第22回 浜松医科大学 同窓会 松門会 学術奨励賞 受賞論文要旨

ビタミン D3 アナログと副腎皮質ステロイドの乾癬局面状皮疹への外用は皮膚への
Th17 細胞浸潤とその体外での培養増幅を抑制する

Topical application of a vitamin D3 analogue and corticosteroid to psoriasis plaques decreases skin infiltration of Th 17 cells and their ex vivo expansion.

J Allergy Clin Immunol: 138:517-528. 2016.

藤山  俊晴氏  (本学医学科24期生)  本学皮膚科  講師

要旨

    尋常性乾癬の外用治療にはステロイドとビタミン D3 がよく用いられる。 ステロイドは炎症を全般的に抑えるのに対して、ビタミン D3 は樹状細胞や制御性 T 細胞に作用し免疫寛容にはたらくとされている。

    私たちは当教室で開発した IL-2 と抗 CD3/CD28 抗体ビーズで皮膚浸潤 T 細胞を培養・増幅する手法を用いて、 ステロイド軟膏(ベタメタゾン ; Bet)、ビタミン D3 軟膏(カルシポトリオール; Cal )及びそれらの合剤軟膏 (CB)の外用が皮膚浸潤 T 細胞に与える影響を調べた。

     10 名の乾癬患者で、2週間以上無治療で同程度の重症度の皮疹4か所を選定し、それぞれに Cal、Bet、CB を1日1回2週間外用した。 1か所は無治療のコントロール( Cntrl )とした。2週間後に皮疹を臨床評価し、各部位より皮膚生検を行った。 組織の半分を病理組織学的検討に、残り半分を T 細胞の培養に用いた。培養で得られた T 細胞は、FACS で解析した。 また、Cntrl より培養した T 細胞を in vitro での各薬剤の作用を調べるのに用いた。
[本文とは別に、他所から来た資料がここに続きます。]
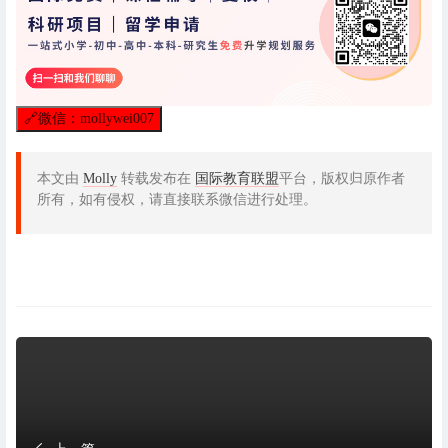
🔗
微信：mollywei007
本文由
Molly
转载发布在
国际教育联盟
平台，版权归原作者
所有，如有侵权，请直接联系微信进行处理。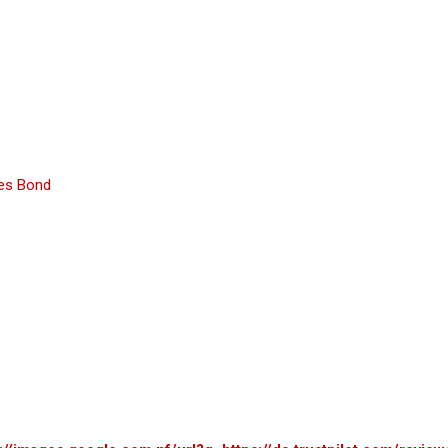
es Bond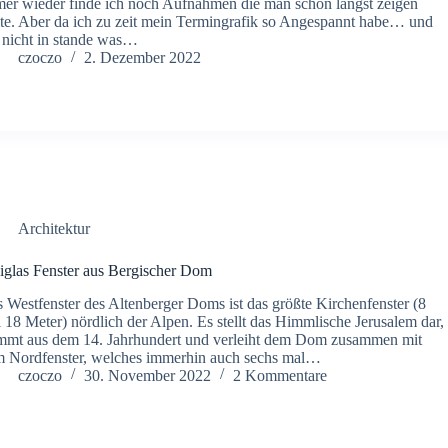
er wieder finde ich noch Aufnahmen die man schon längst zeigen
lte. Aber da ich zu zeit mein Termingrafik so Angespannt habe… und
 nicht in stande was…
czoczo
2. Dezember 2022
Architektur
iglas Fenster aus Bergischer Dom
 Westfenster des Altenberger Doms ist das größte Kirchenfenster (8
 18 Meter) nördlich der Alpen. Es stellt das Himmlische Jerusalem dar,
mmt aus dem 14. Jahrhundert und verleiht dem Dom zusammen mit
 Nordfenster, welches immerhin auch sechs mal…
czoczo
30. November 2022
2 Kommentare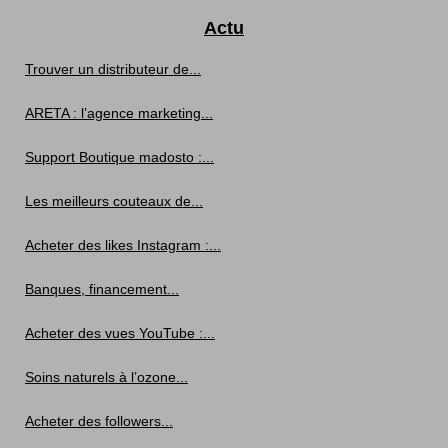
Actu
Trouver un distributeur de...
ARETA : l’agence marketing...
Support Boutique madosto :...
Les meilleurs couteaux de...
Acheter des likes Instagram :...
Banques, financement...
Acheter des vues YouTube :...
Soins naturels à l’ozone...
Acheter des followers...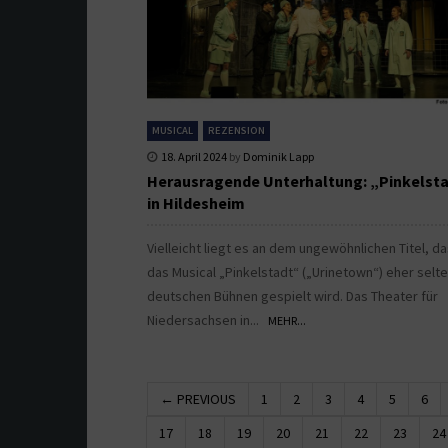
MUSICAL
REZENSION
18. April 2024
by
Dominik Lapp
Herausragende Unterhaltung: „Pinkelst
in Hildesheim
Vielleicht liegt es an dem ungewöhnlichen Titel, d
das Musical „Pinkelstadt“ („Urinetown“) eher selte
deutschen Bühnen gespielt wird. Das Theater für
Niedersachsen in...
MEHR...
← PREVIOUS
1
2
3
4
5
6
17
18
19
20
21
22
23
24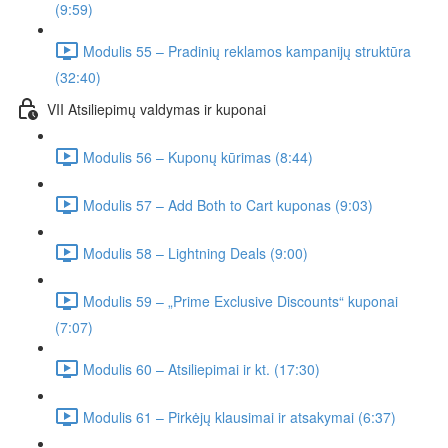
(9:59)
Modulis 55 – Pradinių reklamos kampanijų struktūra
(32:40)
VII Atsiliepimų valdymas ir kuponai
Modulis 56 – Kuponų kūrimas (8:44)
Modulis 57 – Add Both to Cart kuponas (9:03)
Modulis 58 – Lightning Deals (9:00)
Modulis 59 – „Prime Exclusive Discounts“ kuponai
(7:07)
Modulis 60 – Atsiliepimai ir kt. (17:30)
Modulis 61 – Pirkėjų klausimai ir atsakymai (6:37)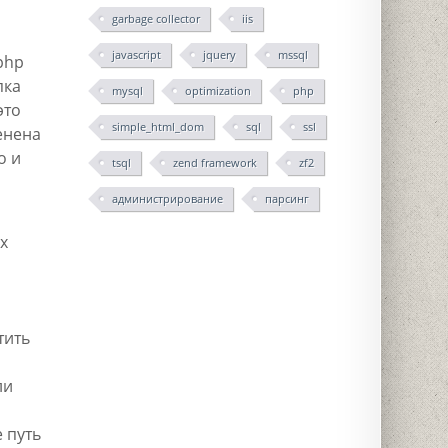
garbage collector
iis
javascript
jquery
mssql
php
пка
mysql
optimization
php
это
simple_html_dom
sql
ssl
енена
о и
tsql
zend framework
zf2
администрирование
парсинг
х
тить
ли
 путь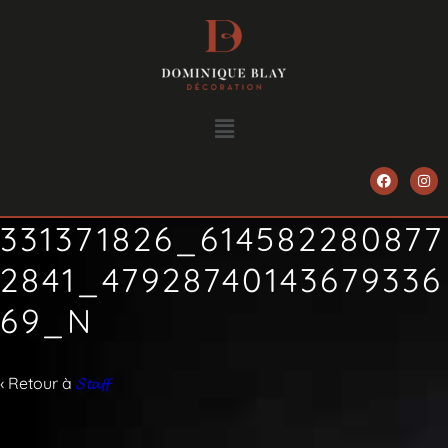
331371826_614582280877
2841_47928740143679336
69_N
‹ Retour à
𝓢𝓽𝓪𝓯𝓯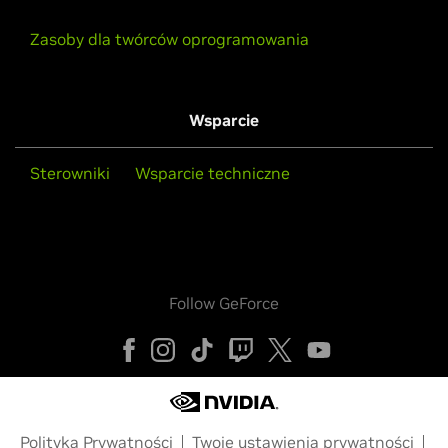
Zasoby dla twórców oprogramowania
Wsparcie
Sterowniki
Wsparcie techniczne
Follow GeForce
Polityka Prywatności
Twoje ustawienia prywatności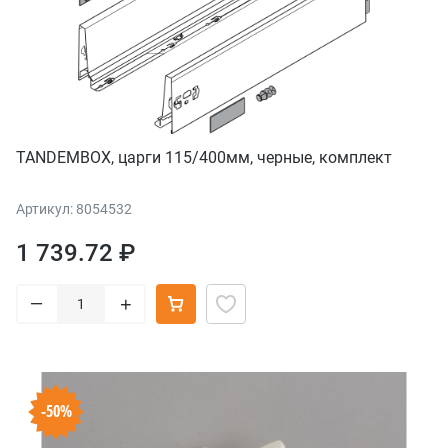
TANDEMBOX, царги 115/400мм, черные, комплект
Артикул: 8054532
1 739.72 ₽
–
+
-50%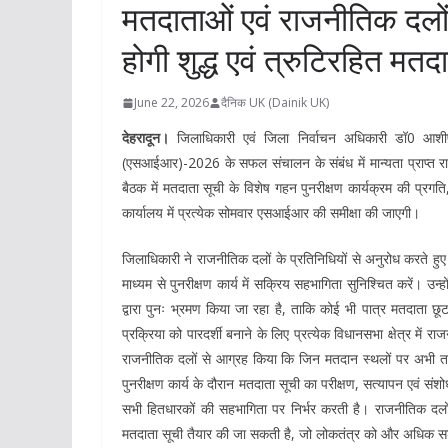
मतदाताओं एवं राजनीतिक दलों
होगी शुद्ध एवं त्रुटिरहित मतद
June 22, 2026
दैनिक UK (Dainik UK)
देहरादून।
जिलाधिकारी एवं जिला निर्वाचन अधिकारी डॉ0 आशीष च
(एसआईआर)-2026 के सफल संचालन के संबंध में मान्यता प्राप्त राज
बैठक में मतदाता सूची के विशेष गहन पुनरीक्षण कार्यक्रम की प्रग
कार्यालय में प्रत्येक सोमवार एसआईआर की समीक्षा की जाएगी।
जिलाधिकारी ने राजनीतिक दलों के प्रतिनिधियों से अनुरोध करते हु
माध्यम से पुनरीक्षण कार्य में सक्रिय सहभागिता सुनिश्चित करें। 
द्वारा पुनः भ्रमण किया जा रहा है, ताकि कोई भी पात्र मतदाता छ
प्रक्रिया को पारदर्शी बनाने के लिए प्रत्येक विधानसभा क्षेत्र में
राजनीतिक दलों से आग्रह किया कि जिन मतदान स्थलों पर अभी तक बी
पुनरीक्षण कार्य के दौरान मतदाता सूची का परीक्षण, सत्यापन एवं संश
सभी हितधारकों की सहभागिता पर निर्भर करती है। राजनीतिक दलो
मतदाता सूची तैयार की जा सकती है, जो लोकतंत्र को और अधिक 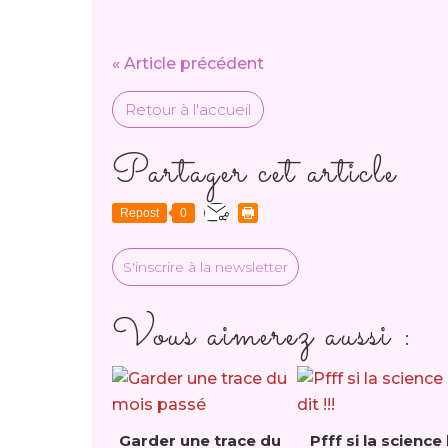
« Article précédent
Retour à l'accueil
Partager cet article
Repost
0
S'inscrire à la newsletter
Vous aimerez aussi :
Garder une trace du
Pfff si la science 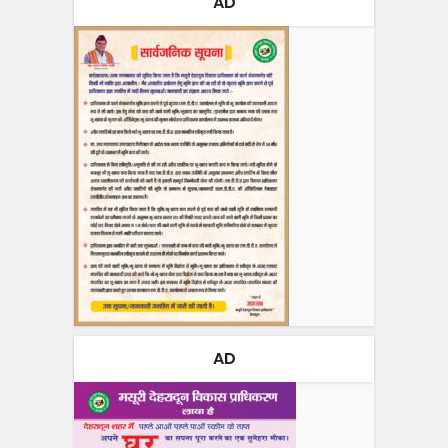
AD
AD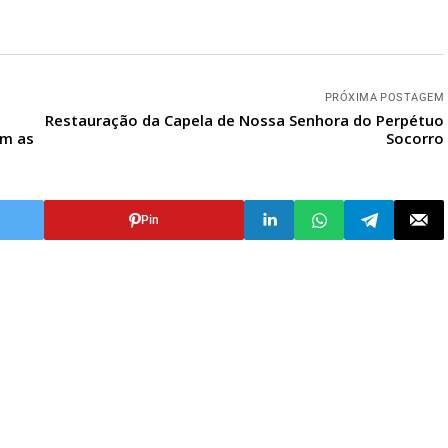
PRÓXIMA POSTAGEM
Restauração da Capela de Nossa Senhora do Perpétuo
om as
Socorro
Pin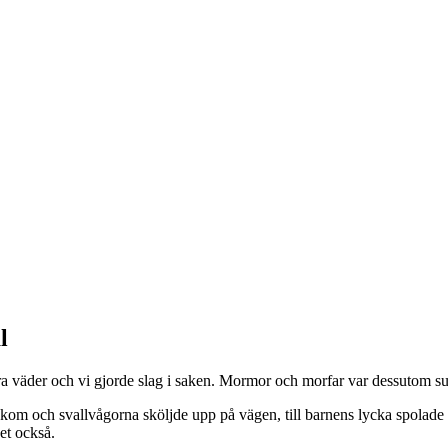
l
 bra väder och vi gjorde slag i saken. Mormor och morfar var dessutom s
åt kom och svallvågorna sköljde upp på vägen, till barnens lycka spola
äset också.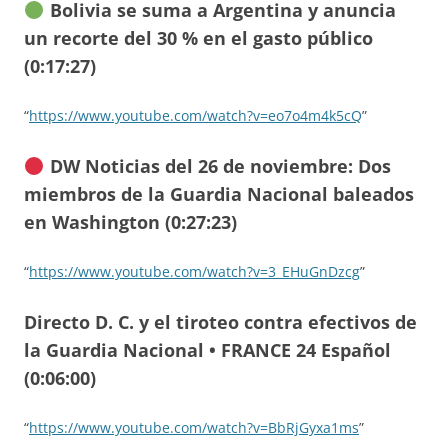
Bolivia se suma a Argentina y anuncia
un recorte del 30 % en el gasto público
(0:17:27)
“
https://www.youtube.com/watch?v=eo7o4m4k5cQ
”
DW Noticias del 26 de noviembre: Dos
miembros de la Guardia Nacional baleados
en Washington (0:27:23)
“
https://www.youtube.com/watch?v=3_EHuGnDzcg
”
Directo D. C. y el tiroteo contra efectivos de
la Guardia Nacional • FRANCE 24 Español
(0:06:00)
“
https://www.youtube.com/watch?v=BbRjGyxa1ms
”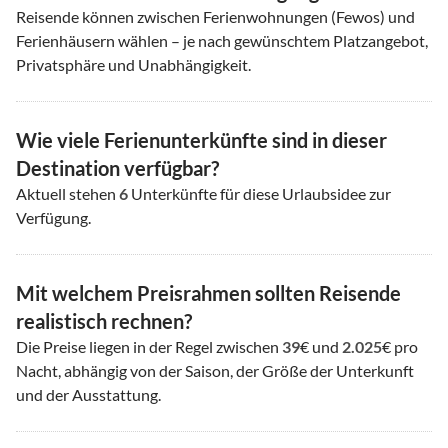
Reisende können zwischen Ferienwohnungen (Fewos) und
Ferienhäusern wählen – je nach gewünschtem Platzangebot,
Privatsphäre und Unabhängigkeit.
Wie viele Ferienunterkünfte sind in dieser
Destination verfügbar?
Aktuell stehen
6
Unterkünfte für diese Urlaubsidee zur
Verfügung.
Mit welchem Preisrahmen sollten Reisende
realistisch rechnen?
Die Preise liegen in der Regel zwischen
39
€ und
2.025
€ pro
Nacht, abhängig von der Saison, der Größe der Unterkunft
und der Ausstattung.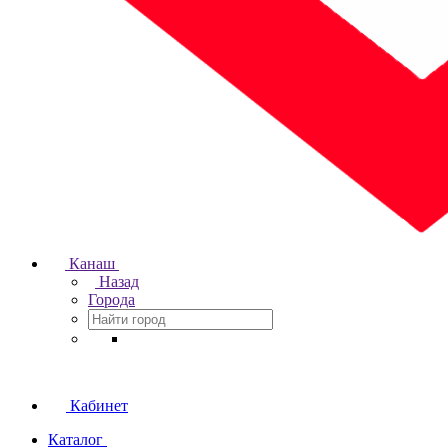
Канаш
Назад
Города
Кабинет
Каталог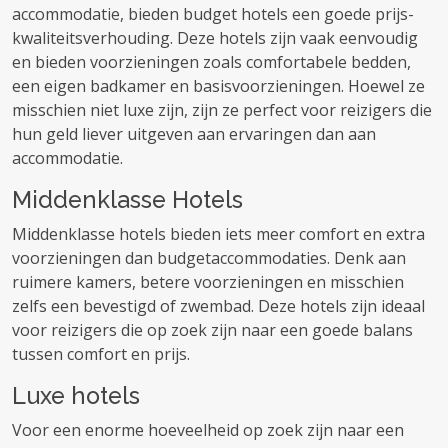
accommodatie, bieden budget hotels een goede prijs-
kwaliteitsverhouding. Deze hotels zijn vaak eenvoudig
en bieden voorzieningen zoals comfortabele bedden,
een eigen badkamer en basisvoorzieningen. Hoewel ze
misschien niet luxe zijn, zijn ze perfect voor reizigers die
hun geld liever uitgeven aan ervaringen dan aan
accommodatie.
Middenklasse Hotels
Middenklasse hotels bieden iets meer comfort en extra
voorzieningen dan budgetaccommodaties. Denk aan
ruimere kamers, betere voorzieningen en misschien
zelfs een bevestigd of zwembad. Deze hotels zijn ideaal
voor reizigers die op zoek zijn naar een goede balans
tussen comfort en prijs.
Luxe hotels
Voor een enorme hoeveelheid op zoek zijn naar een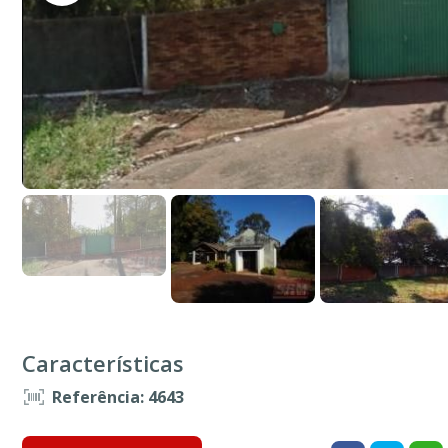
Características
Referência: 4643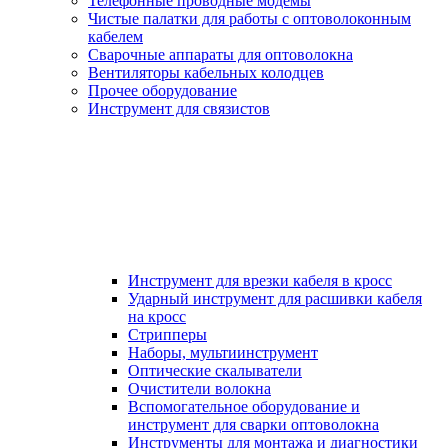
Телефонные проводные модемы
Чистые палатки для работы с оптоволоконным
кабелем
Сварочные аппараты для оптоволокна
Вентиляторы кабельных колодцев
Прочее оборудование
Инструмент для связистов
Инструмент для врезки кабеля в кросс
Ударный инструмент для расшивки кабеля
на кросс
Стрипперы
Наборы, мультиинструмент
Оптические скалыватели
Очистители волокна
Вспомогательное оборудование и
инструмент для сварки оптоволокна
Инструменты для монтажа и диагностики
    結果、各治療で皮膚症状は臨床的・組織学的改善を示した。 培養 T 細胞の解析では、Bet、CB の外用で、皮膚から増幅される T 細胞は、Cntrl に比して有意に減少した。 Th17 細胞は、Cal、CB 外用でその頻度及び数が有意に抑制された。 以上から、Bet は T 細胞全体に、Cal は Th17 細胞に選択的に抑制効果を持つことが示された。 Cntrl 皮膚より培養した T 細胞に in vitro で Cal、Bet をそれぞれ添加すると、Bet では、アポトーシスが誘導され、 IL-17 をはじめ IL-4、IFN-γ、TNF-α 産生が抑制されたが、Cal ではアポトーシスは誘導されず IL-17 、IFN-γが抑制され、IL-4 産生は亢進した。 Cal の添加により、RORC 遺伝子の発現低下も確認された。これらの結果から Cal の T 細胞への直接作用が示された。 さらに、Cal 外用皮膚では IL23ACCL20 といった Th17 細胞の維持や遊走に関わる遺伝子発現低下がみられ、 間接的にも Th17 細胞を抑制する可能性がある。

     以上より、Cal と Bet は乾癬の皮膚 T 細胞に対して異なる作用で効果を発揮することが示された。